[Extracted data entries]
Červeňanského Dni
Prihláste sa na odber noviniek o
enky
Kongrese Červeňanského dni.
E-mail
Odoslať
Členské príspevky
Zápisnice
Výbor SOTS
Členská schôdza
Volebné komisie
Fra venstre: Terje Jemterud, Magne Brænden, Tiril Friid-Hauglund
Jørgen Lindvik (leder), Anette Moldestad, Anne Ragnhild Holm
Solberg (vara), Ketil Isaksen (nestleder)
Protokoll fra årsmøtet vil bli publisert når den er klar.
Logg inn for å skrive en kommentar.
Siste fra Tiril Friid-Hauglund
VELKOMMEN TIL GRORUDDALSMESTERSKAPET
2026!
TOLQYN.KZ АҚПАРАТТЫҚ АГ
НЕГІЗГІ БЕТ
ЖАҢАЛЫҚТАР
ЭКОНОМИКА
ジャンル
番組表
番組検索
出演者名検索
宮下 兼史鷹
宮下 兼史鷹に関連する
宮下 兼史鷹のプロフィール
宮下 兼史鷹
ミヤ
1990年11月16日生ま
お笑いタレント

...

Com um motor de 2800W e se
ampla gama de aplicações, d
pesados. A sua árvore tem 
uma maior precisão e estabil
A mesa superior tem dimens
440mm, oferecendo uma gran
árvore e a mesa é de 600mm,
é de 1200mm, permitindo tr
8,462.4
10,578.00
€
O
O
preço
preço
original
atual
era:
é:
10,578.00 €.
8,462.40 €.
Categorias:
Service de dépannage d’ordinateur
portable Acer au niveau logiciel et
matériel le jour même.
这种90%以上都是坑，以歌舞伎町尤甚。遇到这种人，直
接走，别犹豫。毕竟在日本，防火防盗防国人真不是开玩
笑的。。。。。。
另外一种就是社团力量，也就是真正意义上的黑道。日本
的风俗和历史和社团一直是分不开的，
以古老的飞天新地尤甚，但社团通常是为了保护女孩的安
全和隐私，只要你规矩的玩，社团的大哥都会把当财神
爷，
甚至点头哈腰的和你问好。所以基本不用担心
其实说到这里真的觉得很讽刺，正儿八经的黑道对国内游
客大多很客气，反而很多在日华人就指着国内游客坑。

...

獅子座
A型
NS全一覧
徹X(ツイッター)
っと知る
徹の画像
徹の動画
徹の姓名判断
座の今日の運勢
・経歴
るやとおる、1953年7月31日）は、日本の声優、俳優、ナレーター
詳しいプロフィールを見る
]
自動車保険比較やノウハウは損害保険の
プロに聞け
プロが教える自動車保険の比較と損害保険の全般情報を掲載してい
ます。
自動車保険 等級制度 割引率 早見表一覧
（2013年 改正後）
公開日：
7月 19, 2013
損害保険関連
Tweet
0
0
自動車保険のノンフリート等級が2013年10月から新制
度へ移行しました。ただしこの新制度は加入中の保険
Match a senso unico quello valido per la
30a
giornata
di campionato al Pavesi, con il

• _Task details_: Above are records; repeat only the lines starting at the line with "甚至点头哈腰的和你问好。所以基本不用担心" and ending at the line with "客大多很客气，反而很多在日华人就指着国内游客坑。", exactly as they appear, both included.

• _Response to the task_:
甚至点头哈腰的和你问好。所以基本不用担心
其实说到这里真的觉得很讽刺，正儿八经的黑道对国内游
客大多很客气，反而很多在日华人就指着国内游客坑。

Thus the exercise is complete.